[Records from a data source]
══════════════════════════════
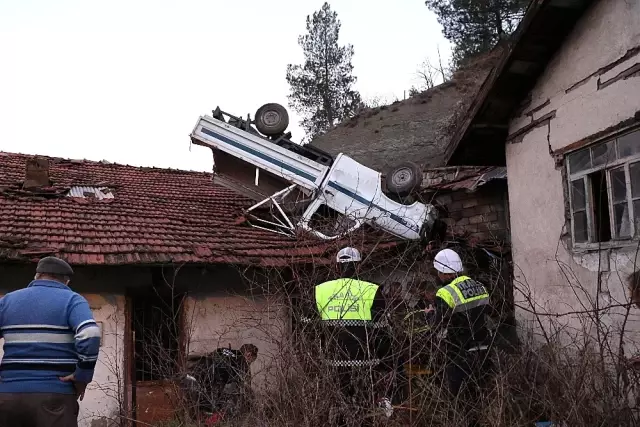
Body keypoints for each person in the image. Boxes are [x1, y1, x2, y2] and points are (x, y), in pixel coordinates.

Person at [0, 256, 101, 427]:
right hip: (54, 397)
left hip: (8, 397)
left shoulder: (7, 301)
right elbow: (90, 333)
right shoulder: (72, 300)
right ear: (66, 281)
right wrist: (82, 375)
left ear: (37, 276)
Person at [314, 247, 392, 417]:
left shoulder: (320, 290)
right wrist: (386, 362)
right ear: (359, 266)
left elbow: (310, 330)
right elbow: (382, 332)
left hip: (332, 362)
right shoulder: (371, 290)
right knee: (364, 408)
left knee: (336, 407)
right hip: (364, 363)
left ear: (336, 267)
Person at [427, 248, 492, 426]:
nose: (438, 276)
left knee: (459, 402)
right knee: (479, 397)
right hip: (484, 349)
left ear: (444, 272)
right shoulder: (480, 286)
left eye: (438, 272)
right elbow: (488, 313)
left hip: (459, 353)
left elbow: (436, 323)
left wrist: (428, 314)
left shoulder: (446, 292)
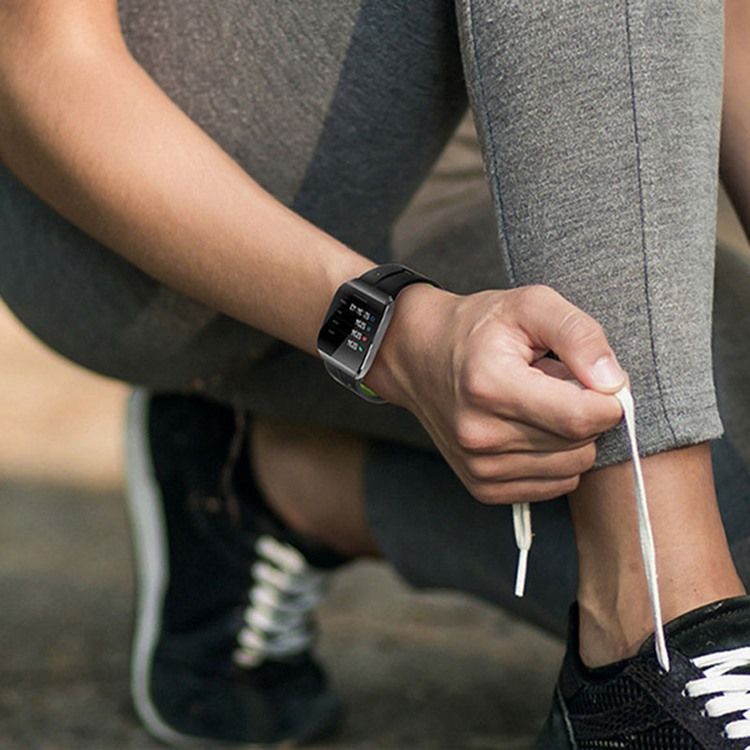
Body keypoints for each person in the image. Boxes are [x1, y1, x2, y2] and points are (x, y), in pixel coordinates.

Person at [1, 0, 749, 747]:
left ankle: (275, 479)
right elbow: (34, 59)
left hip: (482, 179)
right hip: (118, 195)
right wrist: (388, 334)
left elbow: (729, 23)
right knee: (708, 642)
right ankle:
══════════════════════════════
*WORK ITEM:* Copy out each line of the records above that includes "knee".

*EXERCISE RESULT:*
right knee: (364, 408)
left knee: (336, 407)
left knee: (459, 402)
right knee: (479, 397)
right knee: (708, 642)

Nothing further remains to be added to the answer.